## Record extracts:
======
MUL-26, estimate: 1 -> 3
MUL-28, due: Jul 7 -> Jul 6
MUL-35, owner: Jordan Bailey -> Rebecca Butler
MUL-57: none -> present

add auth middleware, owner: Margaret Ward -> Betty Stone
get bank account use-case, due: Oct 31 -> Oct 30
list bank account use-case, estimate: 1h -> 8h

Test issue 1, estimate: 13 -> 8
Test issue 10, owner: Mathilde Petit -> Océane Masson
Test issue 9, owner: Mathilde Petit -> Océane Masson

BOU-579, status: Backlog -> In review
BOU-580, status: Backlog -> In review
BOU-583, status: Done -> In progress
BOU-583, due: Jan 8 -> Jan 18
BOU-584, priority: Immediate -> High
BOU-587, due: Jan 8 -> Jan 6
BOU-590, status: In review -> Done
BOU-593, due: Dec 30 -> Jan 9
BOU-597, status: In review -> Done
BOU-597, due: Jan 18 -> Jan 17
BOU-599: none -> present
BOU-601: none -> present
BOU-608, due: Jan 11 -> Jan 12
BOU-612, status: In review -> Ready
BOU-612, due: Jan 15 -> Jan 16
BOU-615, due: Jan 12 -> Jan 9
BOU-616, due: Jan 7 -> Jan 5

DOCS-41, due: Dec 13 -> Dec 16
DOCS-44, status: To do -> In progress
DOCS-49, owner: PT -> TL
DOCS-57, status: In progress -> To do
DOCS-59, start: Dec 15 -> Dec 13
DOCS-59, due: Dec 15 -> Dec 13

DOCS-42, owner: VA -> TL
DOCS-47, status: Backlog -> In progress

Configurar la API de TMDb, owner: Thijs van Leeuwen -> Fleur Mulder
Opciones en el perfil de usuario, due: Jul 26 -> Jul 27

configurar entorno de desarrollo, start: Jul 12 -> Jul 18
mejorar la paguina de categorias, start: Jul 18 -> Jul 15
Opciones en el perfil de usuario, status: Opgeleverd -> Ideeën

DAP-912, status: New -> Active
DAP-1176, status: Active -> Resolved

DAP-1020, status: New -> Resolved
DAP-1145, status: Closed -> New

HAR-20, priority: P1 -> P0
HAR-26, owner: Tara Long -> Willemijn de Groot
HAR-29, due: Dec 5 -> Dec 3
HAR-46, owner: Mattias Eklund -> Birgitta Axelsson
======
## Exercise objective:
Look through the entries for lines containing the word "Petit" and return each one.

## Exercise result:
Test issue 10, owner: Mathilde Petit -> Océane Masson
Test issue 9, owner: Mathilde Petit -> Océane Masson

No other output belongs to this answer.